The reader may be picking up on a recurring theme by now: that all of these provisions, whether AI Assurance as an umbrella’s canopy and AI Audits as one of the ribs propping it up, can be undertaken with or without solidified AI Governance practices. However, I would argue that doing so could raise as many questions as they answer — some of which are fundamental. These are concerned with efficacy and cost, in particular.

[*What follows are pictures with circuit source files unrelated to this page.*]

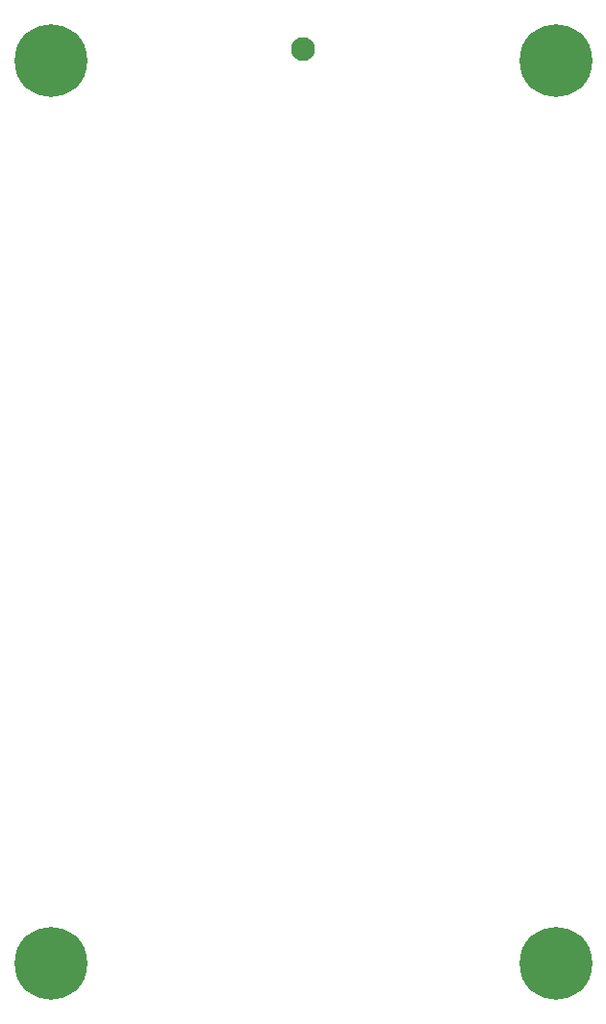
<source format=gts>
G04 #@! TF.GenerationSoftware,KiCad,Pcbnew,7.0.5-unknown-202306101748~6fbdf8f0e2~ubuntu22.04.1*
G04 #@! TF.CreationDate,2023-09-30T13:39:00+01:00*
G04 #@! TF.ProjectId,front_panel,66726f6e-745f-4706-916e-656c2e6b6963,rev?*
G04 #@! TF.SameCoordinates,Original*
G04 #@! TF.FileFunction,Soldermask,Top*
G04 #@! TF.FilePolarity,Negative*
%FSLAX46Y46*%
G04 Gerber Fmt 4.6, Leading zero omitted, Abs format (unit mm)*
G04 Created by KiCad (PCBNEW 7.0.5-unknown-202306101748~6fbdf8f0e2~ubuntu22.04.1) date 2023-09-30 13:39:00*
%MOMM*%
%LPD*%
G01*
G04 APERTURE LIST*
%ADD10C,6.400000*%
%ADD11C,2.100000*%
G04 APERTURE END LIST*
D10*
X129417834Y-133227834D03*
X129417834Y-53852834D03*
X173867834Y-133227834D03*
X173867834Y-53852834D03*
D11*
X151650000Y-52800000D03*
M02*

</source>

I must state that the discussion here represents ruminations in light of the fast and variously moving space where AI Governance sits. Organizations should be reassured that the risks around AI are attempting to be addressed in many ways, and that this will no doubt have positive impacts in several domains — including business health and customer or end user uptake/use (including trust and confidence) of services featuring AI.
The big ‘however’ here is that, I would argue, the vehicles/means for producing trust in AI should not be seen as bandaids, but more like CRISPR: Information is needed before it can be interrogated, digested, and presented anew to serve a specified function. The starting question, therefore, shouldn’t be: Can I leverage AI Assurance or Audits to build trust or to prove something about how my company develops, procures, and uses AI? Instead, the starting questions should be:
- What are my organization’s priorities?
- What are our risks?
- What do we think are the right operating procedures to consistently implement?
- What is the right way to document information about how we meet our priorities and address our risks?
- And how can we leverage this in future when we have to prove to ourselves, our customers, and potential regulators or certification bodies that we’ve done what we said?